Martedì, era stato Pier Paolo Brega Massone - primario dell’unità di chirurgia toracica - ad aprire le danze. «Facevo tutto nell’interesse dei malati». Ieri, a difendersi è stato Renato Scarponi, capo equipe in Ortopedia, la «macchina da guerra». «Ho obbedito a quanto mi veniva imposto». Il medico, quindi, chiama in causa la direzione sanitaria della clinica: Gianluca Merlano e Maurizio Sampietro. Era da loro - spiega - che arrivavano le indicazioni sul «protocollo» da utilizzare all’interno della casa di cura. Ma «ho sempre riferito la verità - assicura Sampietro - non ho nessuna delle responsabilità che mi vengono imputate. Ero direttore sanitario, e come tale ho sempre svolto con puntualità i miei doveri». Anzi. Sampietro racconta che nelle occasioni in cui aveva contestato i Drg di Brega, quest’ultimo si era rivolto a Francesco Paolo Pipitone (socio unico della Santa Rita). L’intervento del notaio non lasciva spazio a repliche: alla direzione si chiedeva di chiudere un occhio sui comportamenti spregiudicati del medico.
Anche l’anestesista Giuseppe Sala ha «sempre correttamente». Ad ogni modo, proprio Sala sarà interrogato oggi dai pm Grazia Pradella e Tiziana Siciliano, che nella giornata di ieri hanno sentito altri cinque anestesisti. L’intenzione della Procura (che nel frattempo continua a indagare anche su altre cliniche milanesi, tra cui la San Siro e la San Pio X per interventi di chirurgia estetica su pazienti affetti da Hiv, inchiesta nota dal luglio dello scorso anno e di cui parlerà il settimanale Panorama in edicola oggi), è di mettere a confronto le versioni raccolte in questi due giorni tra quanti erano presenti agli interventi chirurgici sotto accusa, così da completare un quadro già ricco di molti particolari. E non è escluso che proprio dopo l’audizione dell’anestesista possano essere decise nuove iscrizioni nel registro degli indagati.

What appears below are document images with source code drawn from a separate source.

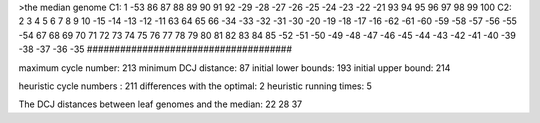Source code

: >the median genome
C1: 1 -53 86 87 88 89 90 91 92 -29 -28 -27 -26 -25 -24 -23 -22 -21 93 94 95 96 97 98 99 100 
C2: 2 3 4 5 6 7 8 9 10 -15 -14 -13 -12 -11 63 64 65 66 -34 -33 -32 -31 -30 -20 -19 -18 -17 -16 -62 -61 -60 -59 -58 -57 -56 -55 -54 67 68 69 70 71 72 73 74 75 76 77 78 79 80 81 82 83 84 85 -52 -51 -50 -49 -48 -47 -46 -45 -44 -43 -42 -41 -40 -39 -38 -37 -36 -35 
#####################################

maximum cycle number:	        213 	minimum DCJ distance:	         87
initial lower bounds:	        193 	initial upper bound:	        214

heuristic cycle numbers : 		       211
differences with the optimal: 		         2
heuristic running times: 		         5

The DCJ distances between leaf genomes and the median: 	        22         28         37
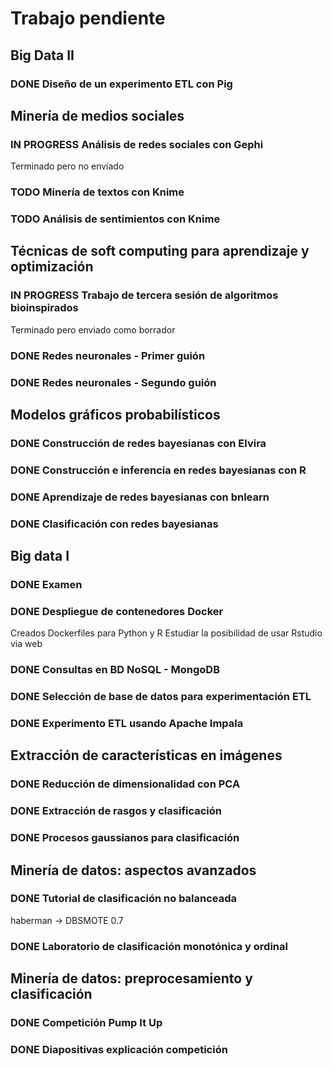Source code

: * Trabajo pendiente
** Big Data II
*** DONE Diseño de un experimento ETL con Pig
    CLOSED: [2020-03-31 mar 12:29] DEADLINE: <2020-05-22 vie>
** Minería de medios sociales
*** IN PROGRESS Análisis de redes sociales con Gephi
    SCHEDULED: <2020-03-09 lun> DEADLINE: <2020-05-11 lun>
    Terminado pero no enviado
*** TODO Minería de textos con Knime
    SCHEDULED: <2020-04-09 jue> DEADLINE: <2020-05-11 lun>
*** TODO Análisis de sentimientos con Knime
    SCHEDULED: <2020-04-15 mié> DEADLINE: <2020-05-11 lun>
** Técnicas de soft computing para aprendizaje y optimización
*** IN PROGRESS Trabajo de tercera sesión de algoritmos bioinspirados
    DEADLINE: <2020-04-19 dom>
    Terminado pero enviado como borrador
*** DONE Redes neuronales - Primer guión
    CLOSED: [2020-03-26 jue 10:00] DEADLINE: <2020-04-20 lun>
*** DONE Redes neuronales - Segundo guión
    CLOSED: [2020-03-31 mar 12:24] DEADLINE: <2020-04-06 lun>
** Modelos gráficos probabilísticos
*** DONE Construcción de redes bayesianas con Elvira
    CLOSED: [2020-02-28 vie 18:37] DEADLINE: <2020-03-20 vie>
*** DONE Construcción e inferencia en redes bayesianas con R
    CLOSED: [2020-03-18 mié 09:22] DEADLINE: <2020-03-27 vie>
*** DONE Aprendizaje de redes bayesianas con bnlearn
    CLOSED: [2020-03-19 jue 13:27] DEADLINE: <2020-03-21 sáb>
*** DONE Clasificación con redes bayesianas
    CLOSED: [2020-03-26 jue 10:01]
** Big data I
*** DONE Examen
    CLOSED: [2020-02-11 mar 10:38] SCHEDULED: <2020-02-07 vie>
*** DONE Despliegue de contenedores Docker
    CLOSED: [2020-03-05 jue 18:49] DEADLINE: <2020-03-23 lun> SCHEDULED: <2020-02-15 sáb>
    Creados Dockerfiles para Python y R
    Estudiar la posibilidad de usar Rstudio via web

*** DONE Consultas en BD NoSQL - MongoDB
    CLOSED: [2020-03-24 mar 16:53] DEADLINE: <2020-03-22 dom>
*** DONE Selección de base de datos para experimentación ETL
    CLOSED: [2020-02-29 sáb 18:00] DEADLINE: <2020-03-20 vie>
*** DONE Experimento ETL usando Apache Impala
    CLOSED: [2020-03-01 dom 15:13] DEADLINE: <2020-03-22 dom>
** Extracción de características en imágenes
*** DONE Reducción de dimensionalidad con PCA
    CLOSED: [2020-02-05 mié 09:12] DEADLINE: <2020-02-07 vie>
*** DONE Extracción de rasgos y clasificación
    CLOSED: [2020-02-27 jue 19:13] DEADLINE: <2020-03-06 vie>
*** DONE Procesos gaussianos para clasificación
    CLOSED: [2020-02-27 jue 17:13] DEADLINE: <2020-03-10 mar>
** Minería de datos: aspectos avanzados
*** DONE Tutorial de clasificación no balanceada
    CLOSED: [2020-02-12 mié 12:54] DEADLINE: <2020-02-16 dom>
    haberman -> DBSMOTE 0.7

*** DONE Laboratorio de clasificación monotónica y ordinal
    CLOSED: [2020-02-24 lun 11:47] DEADLINE: <2020-02-24 lun>
** Minería de datos: preprocesamiento y clasificación
*** DONE Competición Pump It Up
    CLOSED: [2020-02-19 mié 10:05] DEADLINE: <2020-02-16 dom>
*** DONE Diapositivas explicación competición
    CLOSED: [2020-02-19 mié 10:05] DEADLINE: <2020-02-18 mar>
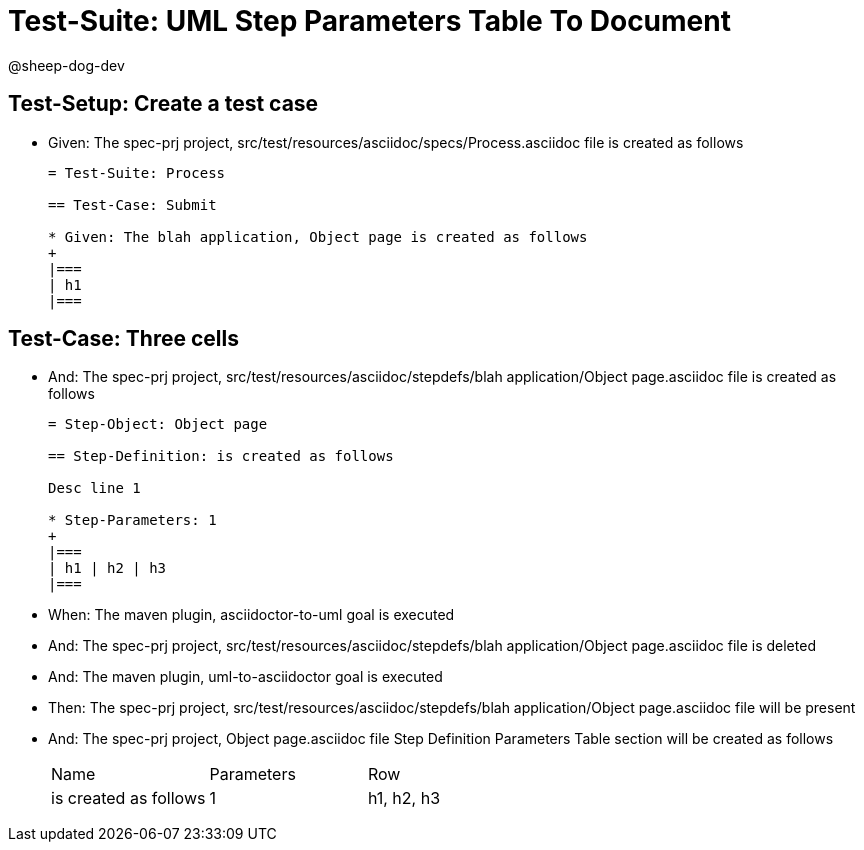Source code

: = Test-Suite: UML Step Parameters Table To Document

@sheep-dog-dev

== Test-Setup: Create a test case

* Given: The spec-prj project, src/test/resources/asciidoc/specs/Process.asciidoc file is created as follows
+
----
= Test-Suite: Process

== Test-Case: Submit

* Given: The blah application, Object page is created as follows
+
|===
| h1
|===
----

== Test-Case: Three cells

* And: The spec-prj project, src/test/resources/asciidoc/stepdefs/blah application/Object page.asciidoc file is created as follows
+
----
= Step-Object: Object page

== Step-Definition: is created as follows

Desc line 1

* Step-Parameters: 1
+
|===
| h1 | h2 | h3
|===
----

* When: The maven plugin, asciidoctor-to-uml goal is executed

* And: The spec-prj project, src/test/resources/asciidoc/stepdefs/blah application/Object page.asciidoc file is deleted

* And: The maven plugin, uml-to-asciidoctor goal is executed

* Then: The spec-prj project, src/test/resources/asciidoc/stepdefs/blah application/Object page.asciidoc file will be present

* And: The spec-prj project, Object page.asciidoc file Step Definition Parameters Table section will be created as follows
+
|===
| Name                  | Parameters | Row       
| is created as follows | 1          | h1, h2, h3
|===

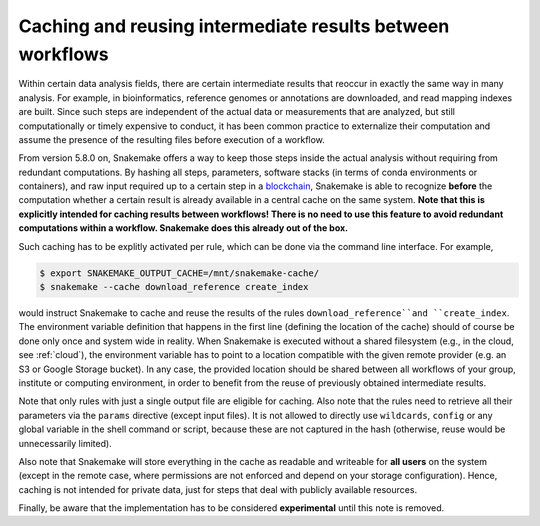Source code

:==========================================================
Caching and reusing intermediate results between workflows
==========================================================

Within certain data analysis fields, there are certain intermediate results that reoccur in exactly the same way in many analysis.
For example, in bioinformatics, reference genomes or annotations are downloaded, and read mapping indexes are built.
Since such steps are independent of the actual data or measurements that are analyzed, but still computationally or timely expensive to conduct, it has been common practice to externalize their computation and assume the presence of the resulting files before execution of a workflow.

From version 5.8.0 on, Snakemake offers a way to keep those steps inside the actual analysis without requiring from redundant computations.
By hashing all steps, parameters, software stacks (in terms of conda environments or containers), and raw input required up to a certain step in a `blockchain <https://en.wikipedia.org/wiki/Blockchain>`_, Snakemake is able to recognize **before** the computation whether a certain result is already available in a central cache on the same system.
**Note that this is explicitly intended for caching results between workflows! There is no need to use this feature to avoid redundant computations within a workflow. Snakemake does this already out of the box.**

Such caching has to be explitly activated per rule, which can be done via the command line interface.
For example,

.. code-block:: console

    $ export SNAKEMAKE_OUTPUT_CACHE=/mnt/snakemake-cache/
    $ snakemake --cache download_reference create_index

would instruct Snakemake to cache and reuse the results of the rules ``download_reference``and ``create_index``.
The environment variable definition that happens in the first line (defining the location of the cache) should of course be done only once and system wide in reality.
When Snakemake is executed without a shared filesystem (e.g., in the cloud, see :ref:`cloud`), the environment variable has to point to a location compatible with the given remote provider (e.g. an S3 or Google Storage bucket).
In any case, the provided location should be shared between all workflows of your group, institute or computing environment, in order to benefit from the reuse of previously obtained intermediate results.

Note that only rules with just a single output file are eligible for caching.
Also note that the rules need to retrieve all their parameters via the ``params`` directive (except input files).
It is not allowed to directly use ``wildcards``, ``config`` or any global variable in the shell command or script, because these are not captured in the hash (otherwise, reuse would be unnecessarily limited).

Also note that Snakemake will store everything in the cache as readable and writeable for **all users** on the system (except in the remote case, where permissions are not enforced and depend on your storage configuration).
Hence, caching is not intended for private data, just for steps that deal with publicly available resources.

Finally, be aware that the implementation has to be considered **experimental** until this note is removed.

Quel che sembra emergere, insomma, è che alla Santa Rita erano in molti a non vedere. Lo ribadisce anche Paolo Pansera (dell’equipe di chirurgia toracica guidata da Brega), che al giudice dice di non essersi mai reso conto delle procedure sotto accusa, se non «quando la Asl ha presentato un esposto». Un inquirente sbotta. «Neanche un cane... Non un medico che abbia denunciato quanto stava accadendo, e che non si poteva non vedere». Un clima di omertà difficilmente conciliabile con la realtà abnorme descritta dagli atti d’indagine. Esemplari, in questo senso, i dialoghi tra Pipitone e il consulente della Santa Rita, il professor Luigi Legnani. Conversazioni nelle quali il medico - nominato come consulente dalla Santa Rita - non esita a utilizzare parole come «terribile», «incredibile», «disastrosa», e «sconcertante» per definire l’attività del dottor Brega. Valutazioni che non sembrano smuovere il notaio Pipitone.
Così rimane lui, il notaio, il primo anello della catena, che oggi sarà sentito dal giudice. Dagli arresti domiciliari, attraverso il suo legale, aveva subito preso le distanze dai medici che aveva a libro paga. Incluso Scarponi, la «macchina da guerra» quello che «opera anche chi non ne ha bisogno», finendo per fargli «guadagnare miliardi». Tutto nelle telefonate intercettate.